## Source information

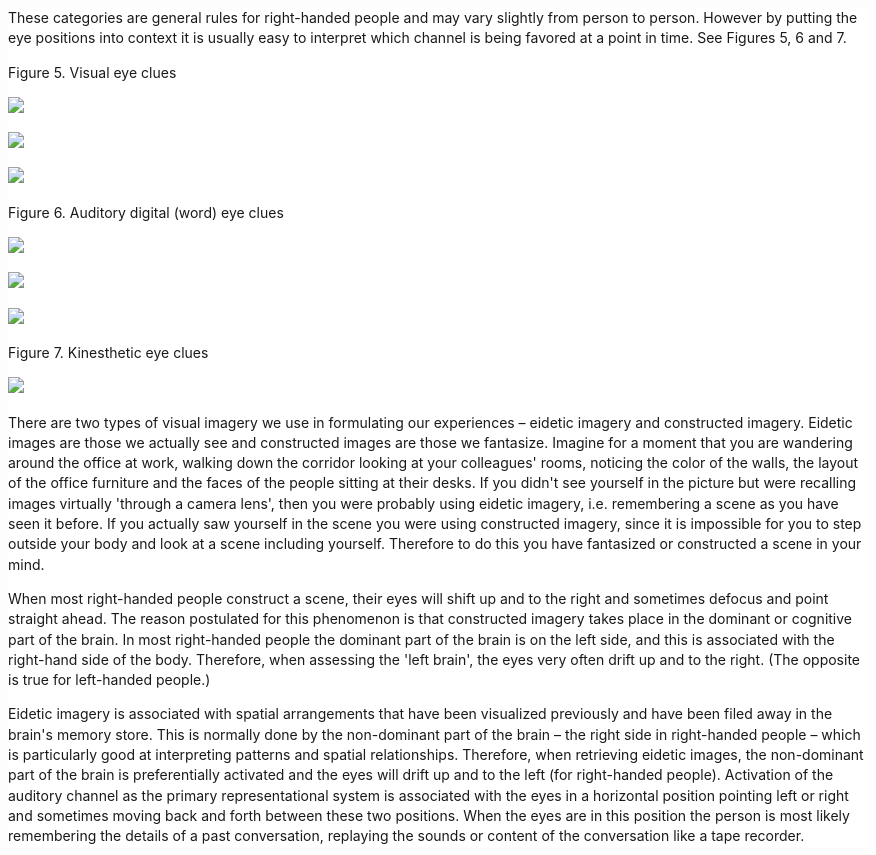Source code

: These categories are general rules for right-handed people and may vary slightly from person to person. However by putting the eye positions into context it is usually easy to interpret which channel is being favored at a point in time. See Figures 5, 6 and 7.

Figure 5. Visual eye clues

![](_page_31_Picture_8.jpeg)

![](_page_31_Picture_9.jpeg)

![](_page_31_Picture_10.jpeg)

Figure 6. Auditory digital (word) eye clues

![](_page_31_Figure_13.jpeg)

![](_page_31_Figure_14.jpeg)

![](_page_31_Figure_15.jpeg)

Figure 7. Kinesthetic eye clues

![](_page_31_Figure_17.jpeg)

There are two types of visual imagery we use in formulating our experiences – eidetic imagery and constructed imagery. Eidetic images are those we actually see and constructed images are those we fantasize. Imagine for a moment that you are wandering around the office at work, walking down the corridor looking at your colleagues' rooms, noticing the color of the walls, the layout of the office furniture and the faces of the people sitting at their desks. If you didn't see yourself in the picture but were recalling images virtually 'through a camera lens', then you were probably using eidetic imagery, i.e. remembering a scene as you have seen it before. If you actually saw yourself in the scene you were using constructed imagery, since it is impossible for you to step outside your body and look at a scene including yourself. Therefore to do this you have fantasized or constructed a scene in your mind.

When most right-handed people construct a scene, their eyes will shift up and to the right and sometimes defocus and point straight ahead. The reason postulated for this phenomenon is that constructed imagery takes place in the dominant or cognitive part of the brain. In most right-handed people the dominant part of the brain is on the left side, and this is associated with the right-hand side of the body. Therefore, when assessing the 'left brain', the eyes very often drift up and to the right. (The opposite is true for left-handed people.)

Eidetic imagery is associated with spatial arrangements that have been visualized previously and have been filed away in the brain's memory store. This is normally done by the non-dominant part of the brain – the right side in right-handed people – which is particularly good at interpreting patterns and spatial relationships. Therefore, when retrieving eidetic images, the non-dominant part of the brain is preferentially activated and the eyes will drift up and to the left (for right-handed people). Activation of the auditory channel as the primary representational system is associated with the eyes in a horizontal position pointing left or right and sometimes moving back and forth between these two positions. When the eyes are in this position the person is most likely remembering the details of a past conversation, replaying the sounds or content of the conversation like a tape recorder.

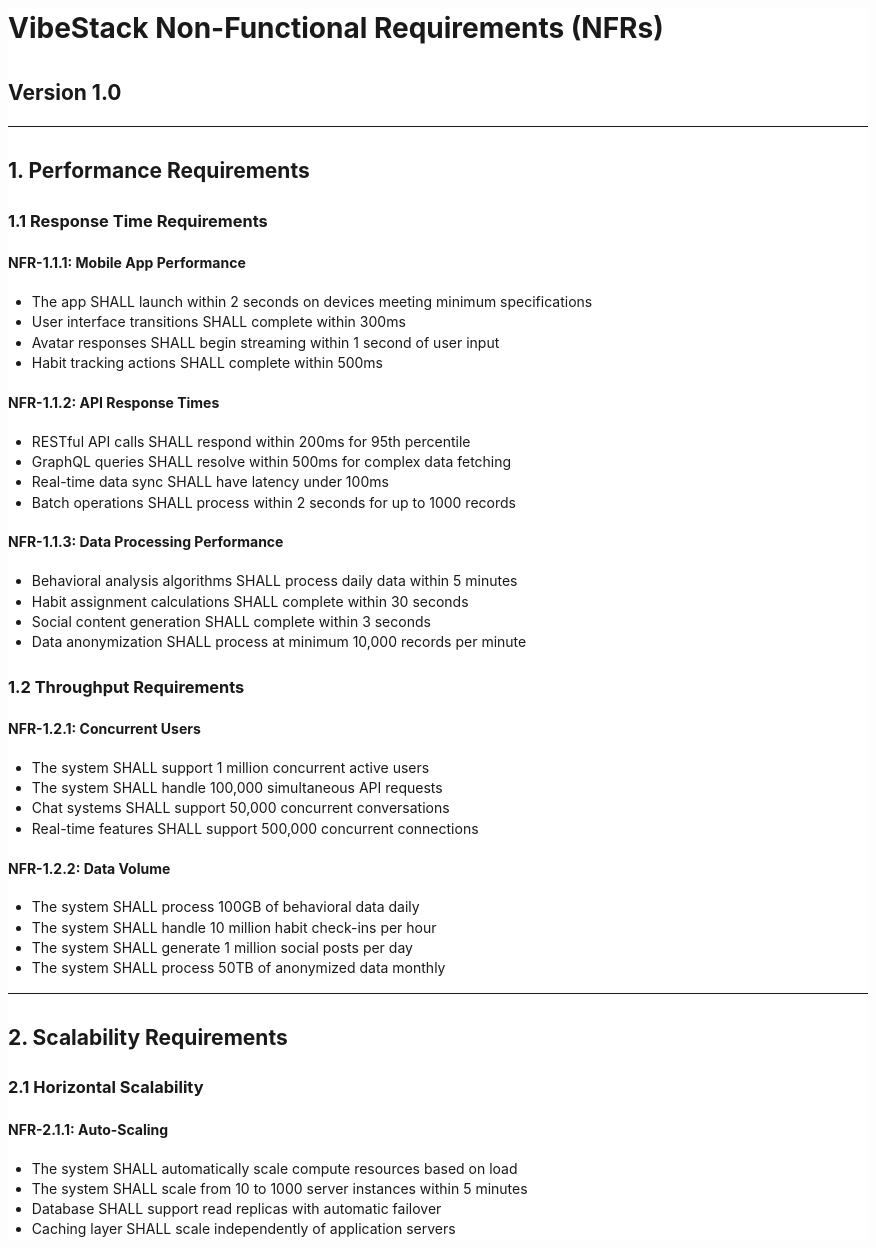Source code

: # VibeStack Non-Functional Requirements (NFRs)
## Version 1.0

---

## 1. Performance Requirements

### 1.1 Response Time Requirements

#### NFR-1.1.1: Mobile App Performance
- The app SHALL launch within 2 seconds on devices meeting minimum specifications
- User interface transitions SHALL complete within 300ms
- Avatar responses SHALL begin streaming within 1 second of user input
- Habit tracking actions SHALL complete within 500ms

#### NFR-1.1.2: API Response Times
- RESTful API calls SHALL respond within 200ms for 95th percentile
- GraphQL queries SHALL resolve within 500ms for complex data fetching
- Real-time data sync SHALL have latency under 100ms
- Batch operations SHALL process within 2 seconds for up to 1000 records

#### NFR-1.1.3: Data Processing Performance
- Behavioral analysis algorithms SHALL process daily data within 5 minutes
- Habit assignment calculations SHALL complete within 30 seconds
- Social content generation SHALL complete within 3 seconds
- Data anonymization SHALL process at minimum 10,000 records per minute

### 1.2 Throughput Requirements

#### NFR-1.2.1: Concurrent Users
- The system SHALL support 1 million concurrent active users
- The system SHALL handle 100,000 simultaneous API requests
- Chat systems SHALL support 50,000 concurrent conversations
- Real-time features SHALL support 500,000 concurrent connections

#### NFR-1.2.2: Data Volume
- The system SHALL process 100GB of behavioral data daily
- The system SHALL handle 10 million habit check-ins per hour
- The system SHALL generate 1 million social posts per day
- The system SHALL process 50TB of anonymized data monthly

---

## 2. Scalability Requirements

### 2.1 Horizontal Scalability

#### NFR-2.1.1: Auto-Scaling
- The system SHALL automatically scale compute resources based on load
- The system SHALL scale from 10 to 1000 server instances within 5 minutes
- Database SHALL support read replicas with automatic failover
- Caching layer SHALL scale independently of application servers
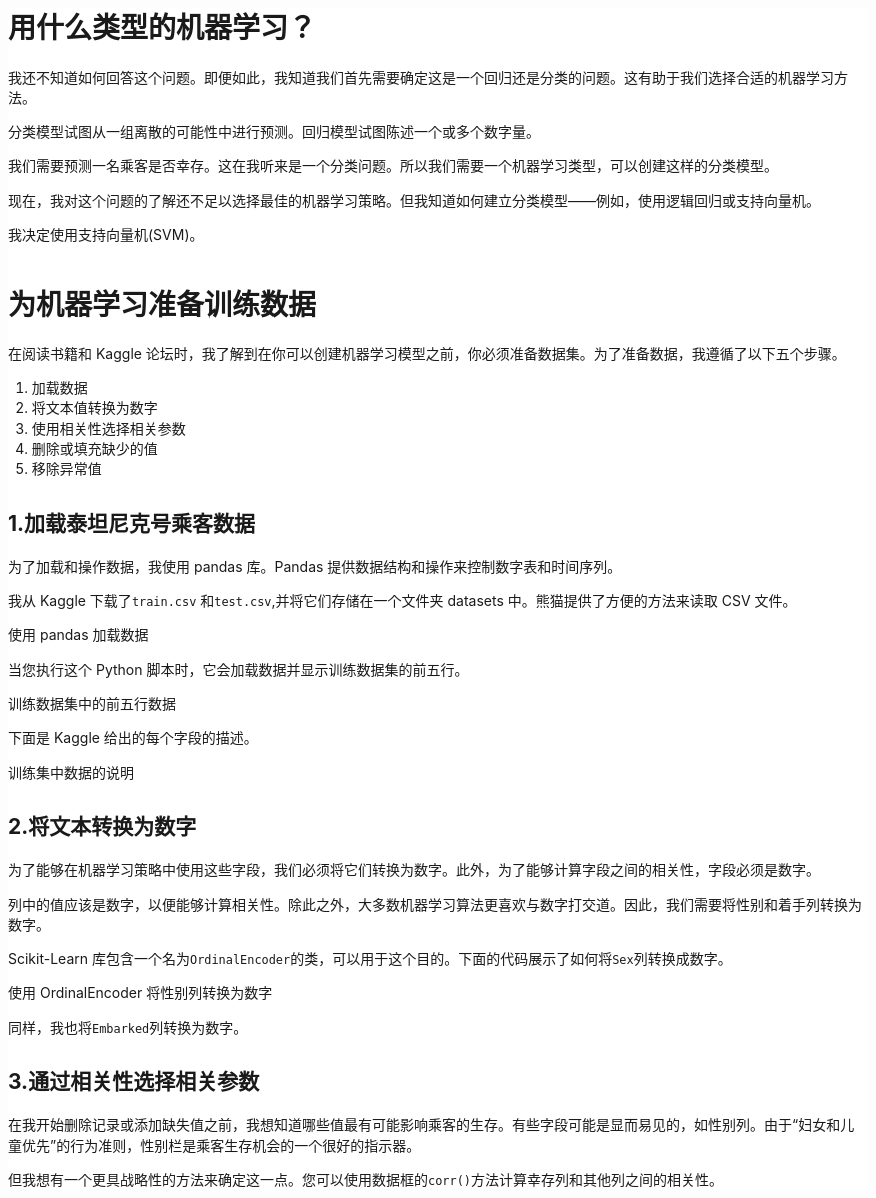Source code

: # 用什么类型的机器学习？

我还不知道如何回答这个问题。即便如此，我知道我们首先需要确定这是一个回归还是分类的问题。这有助于我们选择合适的机器学习方法。

分类模型试图从一组离散的可能性中进行预测。回归模型试图陈述一个或多个数字量。

我们需要预测一名乘客是否幸存。这在我听来是一个分类问题。所以我们需要一个机器学习类型，可以创建这样的分类模型。

现在，我对这个问题的了解还不足以选择最佳的机器学习策略。但我知道如何建立分类模型——例如，使用逻辑回归或支持向量机。

我决定使用支持向量机(SVM)。

# 为机器学习准备训练数据

在阅读书籍和 Kaggle 论坛时，我了解到在你可以创建机器学习模型之前，你必须准备数据集。为了准备数据，我遵循了以下五个步骤。

1.  加载数据
2.  将文本值转换为数字
3.  使用相关性选择相关参数
4.  删除或填充缺少的值
5.  移除异常值

## 1.加载泰坦尼克号乘客数据

为了加载和操作数据，我使用 pandas 库。Pandas 提供数据结构和操作来控制数字表和时间序列。

我从 Kaggle 下载了`train.csv` 和`test.csv`,并将它们存储在一个文件夹 datasets 中。熊猫提供了方便的方法来读取 CSV 文件。

使用 pandas 加载数据

当您执行这个 Python 脚本时，它会加载数据并显示训练数据集的前五行。

训练数据集中的前五行数据

下面是 Kaggle 给出的每个字段的描述。

训练集中数据的说明

## 2.将文本转换为数字

为了能够在机器学习策略中使用这些字段，我们必须将它们转换为数字。此外，为了能够计算字段之间的相关性，字段必须是数字。

列中的值应该是数字，以便能够计算相关性。除此之外，大多数机器学习算法更喜欢与数字打交道。因此，我们需要将性别和着手列转换为数字。

Scikit-Learn 库包含一个名为`OrdinalEncoder`的类，可以用于这个目的。下面的代码展示了如何将`Sex`列转换成数字。

使用 OrdinalEncoder 将性别列转换为数字

同样，我也将`Embarked`列转换为数字。

## 3.通过相关性选择相关参数

在我开始删除记录或添加缺失值之前，我想知道哪些值最有可能影响乘客的生存。有些字段可能是显而易见的，如性别列。由于“妇女和儿童优先”的行为准则，性别栏是乘客生存机会的一个很好的指示器。

但我想有一个更具战略性的方法来确定这一点。您可以使用数据框的`corr()`方法计算幸存列和其他列之间的相关性。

## What is expected
Images stay out, but the rest of the records must be retyped exactly.

## Written reply
Source code

: These categories are general rules for right-handed people and may vary slightly from person to person. However by putting the eye positions into context it is usually easy to interpret which channel is being favored at a point in time. See Figures 5, 6 and 7.

Figure 5. Visual eye clues

![](_page_31_Picture_8.jpeg)

![](_page_31_Picture_9.jpeg)

![](_page_31_Picture_10.jpeg)

Figure 6. Auditory digital (word) eye clues

![](_page_31_Figure_13.jpeg)

![](_page_31_Figure_14.jpeg)

![](_page_31_Figure_15.jpeg)

Figure 7. Kinesthetic eye clues

![](_page_31_Figure_17.jpeg)

There are two types of visual imagery we use in formulating our experiences – eidetic imagery and constructed imagery. Eidetic images are those we actually see and constructed images are those we fantasize. Imagine for a moment that you are wandering around the office at work, walking down the corridor looking at your colleagues' rooms, noticing the color of the walls, the layout of the office furniture and the faces of the people sitting at their desks. If you didn't see yourself in the picture but were recalling images virtually 'through a camera lens', then you were probably using eidetic imagery, i.e. remembering a scene as you have seen it before. If you actually saw yourself in the scene you were using constructed imagery, since it is impossible for you to step outside your body and look at a scene including yourself. Therefore to do this you have fantasized or constructed a scene in your mind.

When most right-handed people construct a scene, their eyes will shift up and to the right and sometimes defocus and point straight ahead. The reason postulated for this phenomenon is that constructed imagery takes place in the dominant or cognitive part of the brain. In most right-handed people the dominant part of the brain is on the left side, and this is associated with the right-hand side of the body. Therefore, when assessing the 'left brain', the eyes very often drift up and to the right. (The opposite is true for left-handed people.)

Eidetic imagery is associated with spatial arrangements that have been visualized previously and have been filed away in the brain's memory store. This is normally done by the non-dominant part of the brain – the right side in right-handed people – which is particularly good at interpreting patterns and spatial relationships. Therefore, when retrieving eidetic images, the non-dominant part of the brain is preferentially activated and the eyes will drift up and to the left (for right-handed people). Activation of the auditory channel as the primary representational system is associated with the eyes in a horizontal position pointing left or right and sometimes moving back and forth between these two positions. When the eyes are in this position the person is most likely remembering the details of a past conversation, replaying the sounds or content of the conversation like a tape recorder.

Source code

: # VibeStack Non-Functional Requirements (NFRs)
## Version 1.0

---

## 1. Performance Requirements

### 1.1 Response Time Requirements

#### NFR-1.1.1: Mobile App Performance
- The app SHALL launch within 2 seconds on devices meeting minimum specifications
- User interface transitions SHALL complete within 300ms
- Avatar responses SHALL begin streaming within 1 second of user input
- Habit tracking actions SHALL complete within 500ms

#### NFR-1.1.2: API Response Times
- RESTful API calls SHALL respond within 200ms for 95th percentile
- GraphQL queries SHALL resolve within 500ms for complex data fetching
- Real-time data sync SHALL have latency under 100ms
- Batch operations SHALL process within 2 seconds for up to 1000 records

#### NFR-1.1.3: Data Processing Performance
- Behavioral analysis algorithms SHALL process daily data within 5 minutes
- Habit assignment calculations SHALL complete within 30 seconds
- Social content generation SHALL complete within 3 seconds
- Data anonymization SHALL process at minimum 10,000 records per minute

### 1.2 Throughput Requirements

#### NFR-1.2.1: Concurrent Users
- The system SHALL support 1 million concurrent active users
- The system SHALL handle 100,000 simultaneous API requests
- Chat systems SHALL support 50,000 concurrent conversations
- Real-time features SHALL support 500,000 concurrent connections

#### NFR-1.2.2: Data Volume
- The system SHALL process 100GB of behavioral data daily
- The system SHALL handle 10 million habit check-ins per hour
- The system SHALL generate 1 million social posts per day
- The system SHALL process 50TB of anonymized data monthly

---

## 2. Scalability Requirements

### 2.1 Horizontal Scalability

#### NFR-2.1.1: Auto-Scaling
- The system SHALL automatically scale compute resources based on load
- The system SHALL scale from 10 to 1000 server instances within 5 minutes
- Database SHALL support read replicas with automatic failover
- Caching layer SHALL scale independently of application servers
Source code

: # 用什么类型的机器学习？

我还不知道如何回答这个问题。即便如此，我知道我们首先需要确定这是一个回归还是分类的问题。这有助于我们选择合适的机器学习方法。

分类模型试图从一组离散的可能性中进行预测。回归模型试图陈述一个或多个数字量。

我们需要预测一名乘客是否幸存。这在我听来是一个分类问题。所以我们需要一个机器学习类型，可以创建这样的分类模型。

现在，我对这个问题的了解还不足以选择最佳的机器学习策略。但我知道如何建立分类模型——例如，使用逻辑回归或支持向量机。

我决定使用支持向量机(SVM)。

# 为机器学习准备训练数据

在阅读书籍和 Kaggle 论坛时，我了解到在你可以创建机器学习模型之前，你必须准备数据集。为了准备数据，我遵循了以下五个步骤。

1.  加载数据
2.  将文本值转换为数字
3.  使用相关性选择相关参数
4.  删除或填充缺少的值
5.  移除异常值

## 1.加载泰坦尼克号乘客数据

为了加载和操作数据，我使用 pandas 库。Pandas 提供数据结构和操作来控制数字表和时间序列。

我从 Kaggle 下载了`train.csv` 和`test.csv`,并将它们存储在一个文件夹 datasets 中。熊猫提供了方便的方法来读取 CSV 文件。

使用 pandas 加载数据

当您执行这个 Python 脚本时，它会加载数据并显示训练数据集的前五行。

训练数据集中的前五行数据

下面是 Kaggle 给出的每个字段的描述。

训练集中数据的说明

## 2.将文本转换为数字

为了能够在机器学习策略中使用这些字段，我们必须将它们转换为数字。此外，为了能够计算字段之间的相关性，字段必须是数字。

列中的值应该是数字，以便能够计算相关性。除此之外，大多数机器学习算法更喜欢与数字打交道。因此，我们需要将性别和着手列转换为数字。

Scikit-Learn 库包含一个名为`OrdinalEncoder`的类，可以用于这个目的。下面的代码展示了如何将`Sex`列转换成数字。

使用 OrdinalEncoder 将性别列转换为数字

同样，我也将`Embarked`列转换为数字。

## 3.通过相关性选择相关参数

在我开始删除记录或添加缺失值之前，我想知道哪些值最有可能影响乘客的生存。有些字段可能是显而易见的，如性别列。由于“妇女和儿童优先”的行为准则，性别栏是乘客生存机会的一个很好的指示器。

但我想有一个更具战略性的方法来确定这一点。您可以使用数据框的`corr()`方法计算幸存列和其他列之间的相关性。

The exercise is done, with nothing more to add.